TESTING
SOFTWARE QA
RESOURCES

Object Oriented Programming requires its own sets of test design strategies and defect management procedures.

Software used for Test and Measurement Instrumentation Control greatly benefits from an object oriented design.

An object oriented software system is a set of objects containing a number of operations (methods). Through the invocation of methods the objects interact by sending and receiving messages. For testing object oriented code it is convenient to take the view that an object oriented system or design has class diagrams (structure models), sequence and state diagrams (causal or dynamic models) and algorithmic descriptions or activity diagrams (transformational models). The structure is reflected in the classes of a system, causality in the object call sequence, and transformations in the methods and their algorithms. From this testing point of view, object oriented programs are models that capture the structural, causal, and transformational views of the situation being modeled. Testing can then be broken down into these three types:

Structural Testing: deals with classes, objects and their combinations.

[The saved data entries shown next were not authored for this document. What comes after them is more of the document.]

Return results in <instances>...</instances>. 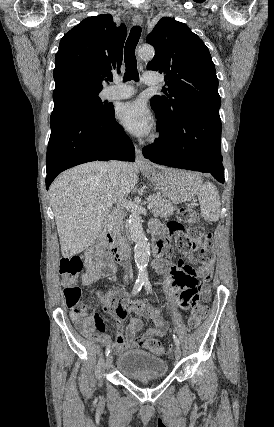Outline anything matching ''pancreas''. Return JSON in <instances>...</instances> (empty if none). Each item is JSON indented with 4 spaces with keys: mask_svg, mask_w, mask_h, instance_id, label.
Here are the masks:
<instances>
[{
    "mask_svg": "<svg viewBox=\"0 0 274 427\" xmlns=\"http://www.w3.org/2000/svg\"><path fill=\"white\" fill-rule=\"evenodd\" d=\"M152 204L154 206L152 214L154 217H170L176 210V206H173L174 202L171 200H165L161 196H152ZM126 214L124 212H117V214L112 215L113 223L110 231L114 239H120L121 235V225L123 223L122 219Z\"/></svg>",
    "mask_w": 274,
    "mask_h": 427,
    "instance_id": "cf45deb5",
    "label": "pancreas"
}]
</instances>
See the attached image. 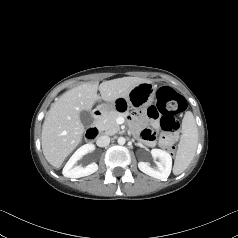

Causal Testing: deals with the call sequences of the program and how individual objects transition from one state to another state. It can also be call state-based testing. Use of state diagrams and other dynamic model artifacts would allow us to conduct sequential testing between classes (who calls whom?) and modal testing within a given class (how many different states are logically allowed and entered into the objects of this class?)

Transformational Testing: closest to the traditional methods of testing non-object oriented code. It concentrates on the correctness of how input values are turned into output values. It deals with the algorithmic correctness of the code within a method or between methods in a single object or indeed between objects.

These three test approaches together do not imply necessarily that all defects can be found but they do together cover the largest set of likely defects. Even performing these approaches fully there will be further test cases that need to be added.

Testing approaches to Object Oriented Programs can also be described in terms of macro and micro scale levels of testing:

Macro Level: Classes; Clusters of classes or components; Groups of interacting components that provide a given and well-defined service (a framework) and ultimately, the system.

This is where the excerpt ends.